Fred Spenceley was too much occupied with his own private fury, with thinking, with a sort of hatred and love combined, of the sweet, contemptuous face of Adrienne Blisset, which he could not banish from his mind—of these and of other things, to take any particular notice of the man called James Hoyle, who was summoned to read a report to the Board that afternoon.
He had been intrusted with the task of visiting certain courts in a low part of the town, whither, it was said, a number of the factory hands had been obliged to retire, in consequence of being unable any longer to pay the rent of more respectable houses. Mr. Hoyle had offered himself to the Board as peculiarly suited for the work, being himself a minister of the gospel, and used to strange scenes and low neighbourhoods.
‘He speaks the truth there, at all events,’ Sebastian Mallory had remarked sotto voce to Canon Ponsonby, ‘but the Father of Lies has had some share in his parentage, all the same, sir—don’t you think so?’
‘Or else he has selected him as his peculiar adversary, and left the traces of his attempts to corrupt him,’ replied Canon Ponsonby, fixing his piercing eyes upon Mr. Hoyle.

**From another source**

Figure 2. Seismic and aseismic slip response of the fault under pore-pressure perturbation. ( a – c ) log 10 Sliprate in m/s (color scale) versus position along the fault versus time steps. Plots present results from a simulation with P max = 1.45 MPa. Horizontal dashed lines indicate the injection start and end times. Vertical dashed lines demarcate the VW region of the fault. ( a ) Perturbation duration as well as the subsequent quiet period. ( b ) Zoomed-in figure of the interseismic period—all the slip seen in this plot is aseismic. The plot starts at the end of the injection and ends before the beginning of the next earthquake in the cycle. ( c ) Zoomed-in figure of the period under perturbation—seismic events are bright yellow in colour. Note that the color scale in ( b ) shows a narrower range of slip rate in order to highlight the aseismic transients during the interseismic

But as Mr. Hoyle really did seem well fitted and anxious for the work, he was allowed to undertake it.
His report was considered clear and succinct. He was told that he had done well; a further commission of the same kind was given him, and he was told to present himself again as soon as possible with the required information.
Expressing himself humbly gratified at having been of any service in such a cause, Mr. Hoyle bowed to the assembled Board, carefully avoiding two pairs of eyes—a pair of lazy brown ones and a pair of piercing grey ones, and, with a long sidelong look at the sullen, averted countenance of Frederick Spenceley, took his departure.
A fortnight passed. The middle of May had come and gone. Every day the distress grew more tremendous—the efforts needed to meet it more strenuous and unceasing. The whole time and the whole energies of those who had begun the work were gradually absorbed into it. Still the cruel war raged on across the Atlantic, and Mid-summer and Famine advanced hand in hand, with long, devouring strides.